Individualized, response-driven dosing of ropeginterferon alfa-2b produced high long-term response rates in patients with low-risk polycythemia vera (PV), according to results presented at the 65th American Society of Hematology Annual Meeting and Exposition by Heinz Gisslinger, MD, of the Medical University of Vienna, and colleagues.
The researchers analyzed low-risk PV patients allocated to the ropeginterferon alfa-2b arm of the PROUD-PV/CONTINUATION-PV studies, who received ropeginterferon alfa-2b for a total of ≥6 years. Ropeginterferon alfa-2b was started at a dose of 100 µg/2 weeks (50 µg if transitioning from hydroxyurea) and escalated by 50 µg/2 weeks until blood counts normalized to a maximum of 500 µg/2 weeks.
The researchers assessed complete hematologic response defined by modified European LeukemiaNet criteria (without the spleen criterion) and safety data at 12, 24, and 72 months in order to examine the impact of baseline characteristics and individually optimized dose levels.

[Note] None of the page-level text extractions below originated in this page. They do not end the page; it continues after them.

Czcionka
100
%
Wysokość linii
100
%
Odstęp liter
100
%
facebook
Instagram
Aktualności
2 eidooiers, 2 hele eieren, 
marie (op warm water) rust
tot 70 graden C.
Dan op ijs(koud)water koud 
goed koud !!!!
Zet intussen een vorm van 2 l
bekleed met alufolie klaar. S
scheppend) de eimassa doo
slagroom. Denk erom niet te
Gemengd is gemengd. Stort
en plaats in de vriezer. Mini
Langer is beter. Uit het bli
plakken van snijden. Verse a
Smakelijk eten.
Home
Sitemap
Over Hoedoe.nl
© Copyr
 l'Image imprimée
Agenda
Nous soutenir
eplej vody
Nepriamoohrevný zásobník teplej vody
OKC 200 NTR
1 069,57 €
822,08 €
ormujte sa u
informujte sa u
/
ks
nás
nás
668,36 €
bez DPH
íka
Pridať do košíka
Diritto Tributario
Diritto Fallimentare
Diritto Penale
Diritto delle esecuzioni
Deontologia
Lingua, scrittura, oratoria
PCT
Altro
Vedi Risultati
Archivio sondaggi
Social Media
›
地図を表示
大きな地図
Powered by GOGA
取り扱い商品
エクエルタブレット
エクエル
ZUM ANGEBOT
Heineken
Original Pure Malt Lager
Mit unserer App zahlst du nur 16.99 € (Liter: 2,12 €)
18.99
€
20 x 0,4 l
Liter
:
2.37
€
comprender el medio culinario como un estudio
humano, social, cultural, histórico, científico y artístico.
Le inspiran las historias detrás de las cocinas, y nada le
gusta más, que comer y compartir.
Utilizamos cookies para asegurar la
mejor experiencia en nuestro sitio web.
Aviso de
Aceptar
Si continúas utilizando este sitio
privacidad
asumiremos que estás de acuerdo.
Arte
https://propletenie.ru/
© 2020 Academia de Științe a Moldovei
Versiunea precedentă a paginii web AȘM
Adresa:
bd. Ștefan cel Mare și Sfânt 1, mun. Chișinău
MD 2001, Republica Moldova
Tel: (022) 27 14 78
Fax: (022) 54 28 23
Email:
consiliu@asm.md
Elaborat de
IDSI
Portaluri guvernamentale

The results showed that high long-term response rates (80.4% at 24 months and 73.2% at 72 months) were achieved with ropeginterferon alfa-2b treatment in the low-risk PV population when the dose was optimized on an individual basis based on response.
In the second year, the median four weekly doses were 997 µg for nonresponders versus 690 µg for responders (P=.2024), indicating that non-responders received and tolerated the maximum dose (500 µg/2 weeks).
The researchers were unable to identify any specific baseline characteristics among low-risk PV patients that were associated with long-term response to ropeginterferon alfa-2b.
“The PROUD-PV/CONTINUATION-PV studies show that … some low-risk patients require and can tolerate high doses and that the optimal dose of ropeginterferon alfa-2b varies substantially between patients,” the researchers stated.
Reference
Gisslinger H, Klade C, Georgiev P, et al. Individualized dosing of ropeginterferon alfa-2b ensures optimal response in patients with low-risk polycythemia vera (PV). Abstract #4563. Presented at the 65th American Society of Hematology Annual Meeting and Exposition; December 9-12, 2023; San Diego, California.